We are paring down, throwing out, lightening the load, getting rid of “stuff.” We have talked about it for quite awhile, but the actual “paring” part has, until now, existed in theory only, with a few flirtatious jabs at “it,” whatever the “it” involved. But today we actually took a big step. Really big. We sold my car and are now a one-car household. Doing something this drastic is certainly not feasible for many people, what with two income families, differing schedules, children to ferry here and there, and all the etcetera’s that go with living in today’s fast paced multi-tasking society. But we don’t fit that scenario anymore. I am pursuing an online graduate degree, so most of my days are spent in the apartment, behind the computer, pondering many sundry, counseling issues. When I do go out, it is usually with Richard, and if “study” is involved we head to any place that has free wifi. (Online schooling is far more rigorous than I ever imagined.) Richard is also home these days. Our run to the supermarket, drugstore, wine store, urgent care center, pet store, dentist, and a slew of other places is all of a five minute walk to the strip-mall just up an incline and through the hedges. In fifteen minutes we can walk to the post office. A Metro-bus stops within sight of our apartment building. We take that to the Metro station where we hop the train to anywhere in the metro-DC area we want to go. So, it really does not make sense for us to be making two car payments every month when one car sits in the parking lot 95% of the time. Selling my car takes a huge financial burden off our shoulders.

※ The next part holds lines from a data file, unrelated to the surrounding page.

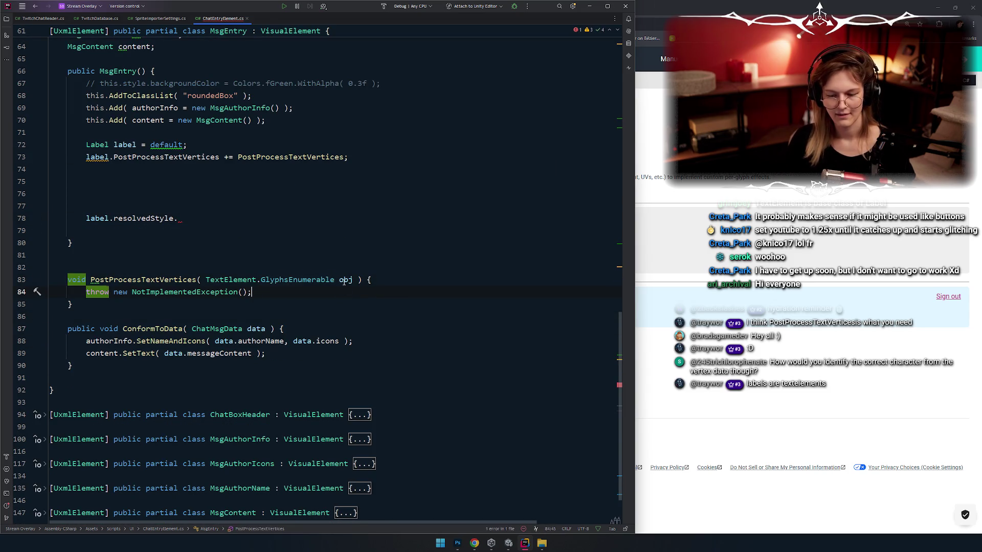
type("glypohs")
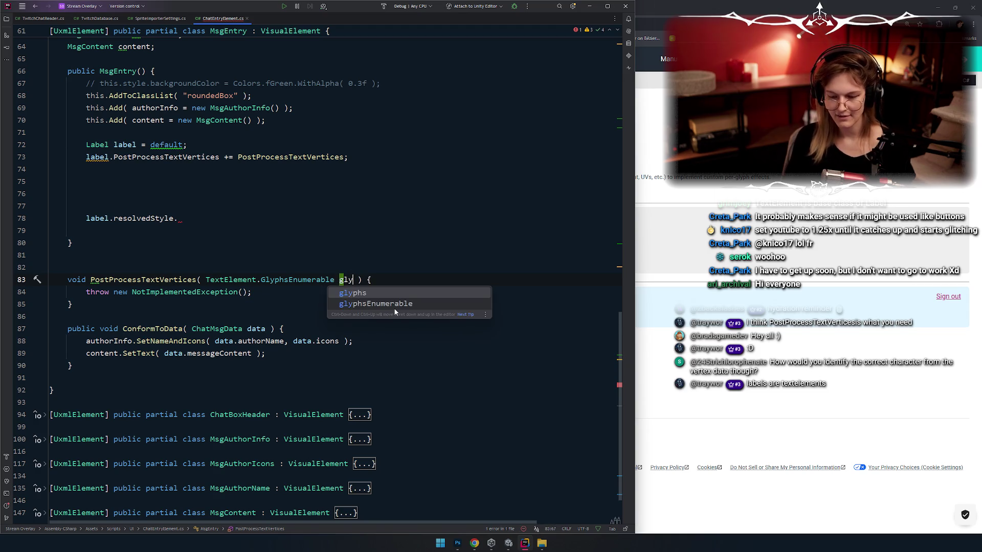
key("BackSpace")
key("BackSpace")
key("BackSpace")
type("hs")
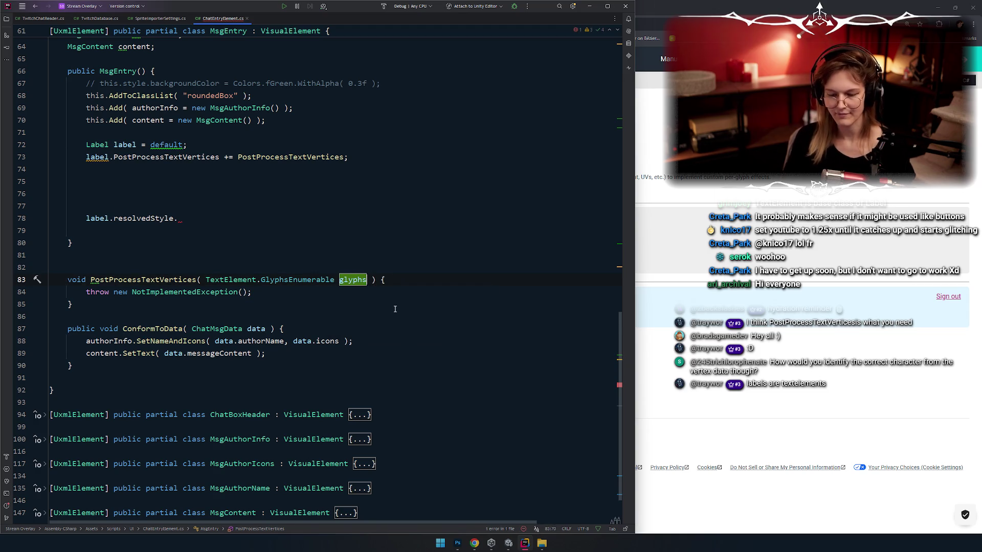
Delete the placeholder throw statement, leaving blank lines in the method body
left_click(317, 219)
scroll(317, 220, "down", 1)
left_click(317, 259)
key("shift+Home")
key("BackSpace")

So, why am I so sad? Richard is also sad, even though it wasn’t his “baby” we sold. Richard knows how attached I was to that car. Ask my children, too. They will tell you stories of how protective and possessive I am of my vehicles, although I have gotten much better in recent years. Richard offered to help me make my monthly payments, but then I know what a burden that would be for him. He is already at his limit when it comes to bills. He is shouldering a huge financial burden while I am in school. I can’t ask him to do any more. I am sad because I have given up some of my freedom. I don’t take my cars lightly. I don’t trade them in every two or three years. When I purchase a car I expect to own it for a very long time. I will wear it out before I trade it in. I had one car, a Geo Metro (before Chevrolet bought it out) for eleven years, and the only reason I gave that one up is because I was pulled over and the officer told me to get it off the road or pay a heavy fine. After that I leased a car for two years, and hated it. Then I replaced that one with my Honda Fit. The Fit is a wonderful car. It is economical, ecologically friendly, small enough to put it wherever I please, comfortable. . . My kind of car! I referred to it as “my marshmallow fit” because of its color and its size. I bought it with the expectation that I would have it for twenty years at least! But today my marshmallow and I parted ways after only two and half years. Whoever purchases that car will have a great vehicle for a long time to come. Despite the fact that selling it was the best alternative for us at this time, it was a difficult thing to do.
It feels on one hand that I gave up my freedom today. On the other hand, it might be more accurate to say that I exchanged one freedom that happened to have some heavy financial responsibility attached to it, for another type of freedom that . . .well . . . is freeing. No more car payments or paying exorbitant prices at the gas pump, no more car insurance or costly tune-ups, no more constant checks for new nicks and scratches from other cars “kissing” my car, as Richard would say. It was a good thing to sell the car. Really, it was. I have no regrets. Besides, we still have Richard’s car, and that is more than enough for just the two of us. It’s a Honda, too.